Deep Learning Fashion

How is data making designers more efficient?

In collaboration with Gigi Hadid, Tommy Hilfiger’s new collection goes from design to market within six months, three times faster than traditional lines. “I want the fastest delivery and the most incredible experience. If there’s no risk, there’s no reward, and our risk was changing our entire design and production process.” said Hilfiger.

He was referring to the brand’s “see now, buy now” strategy enabled by artificial intelligence (AI) in the creative design process. Hilfiger partners with IBM and the Fashion Institute of Technology to decipher real-time trends, ongoing customer sentiment around product and runway images, and recurring themes in patterns, silhouettes, colors, and styles. AI draws informed inspiration from all-time trends immediately — a task that would take a design team weeks to achieve. 

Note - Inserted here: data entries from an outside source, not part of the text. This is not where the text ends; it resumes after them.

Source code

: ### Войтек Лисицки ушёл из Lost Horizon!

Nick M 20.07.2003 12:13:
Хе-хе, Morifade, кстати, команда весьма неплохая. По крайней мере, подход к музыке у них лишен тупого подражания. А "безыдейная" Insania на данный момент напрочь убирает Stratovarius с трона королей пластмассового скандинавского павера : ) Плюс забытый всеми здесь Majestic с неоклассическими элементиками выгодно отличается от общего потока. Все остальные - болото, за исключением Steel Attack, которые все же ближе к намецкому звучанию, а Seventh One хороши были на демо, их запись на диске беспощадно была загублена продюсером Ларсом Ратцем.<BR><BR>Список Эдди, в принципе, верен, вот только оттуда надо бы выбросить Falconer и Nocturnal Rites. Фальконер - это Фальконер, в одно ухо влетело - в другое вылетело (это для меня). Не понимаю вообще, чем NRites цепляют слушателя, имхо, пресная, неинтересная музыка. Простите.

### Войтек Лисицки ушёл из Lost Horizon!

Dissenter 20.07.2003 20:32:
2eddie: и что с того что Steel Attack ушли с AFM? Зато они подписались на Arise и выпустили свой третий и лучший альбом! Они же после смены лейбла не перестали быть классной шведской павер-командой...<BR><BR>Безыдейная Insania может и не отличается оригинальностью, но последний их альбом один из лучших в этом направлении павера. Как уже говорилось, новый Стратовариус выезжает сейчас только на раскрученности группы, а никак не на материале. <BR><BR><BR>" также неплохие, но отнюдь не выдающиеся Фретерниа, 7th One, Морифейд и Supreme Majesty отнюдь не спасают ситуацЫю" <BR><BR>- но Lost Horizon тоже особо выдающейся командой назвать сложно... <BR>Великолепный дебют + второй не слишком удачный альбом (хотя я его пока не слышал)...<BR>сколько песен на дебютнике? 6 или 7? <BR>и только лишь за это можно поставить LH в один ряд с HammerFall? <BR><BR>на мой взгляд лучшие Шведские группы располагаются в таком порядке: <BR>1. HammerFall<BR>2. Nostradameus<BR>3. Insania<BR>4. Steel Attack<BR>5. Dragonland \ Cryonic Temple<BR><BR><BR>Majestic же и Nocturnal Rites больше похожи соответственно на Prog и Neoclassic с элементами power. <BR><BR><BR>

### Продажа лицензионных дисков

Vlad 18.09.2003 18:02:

AI is catching on among legacy brands, technology providers, student designers and retail startups alike. Utilizing massive amount of personal customer data and AI, online styling service Stitch Fix launched its first in-house line made from a series of algorithms. The purpose isn’t to replace the creative process — that gut feeling, human eye, or instinct — with a series of 0s and 1s. The purpose is to reduce “brain clutter,” as Chris Palmer, the global cognitive offerings lead at IBM called it: the laborious tasks that delay the creative process.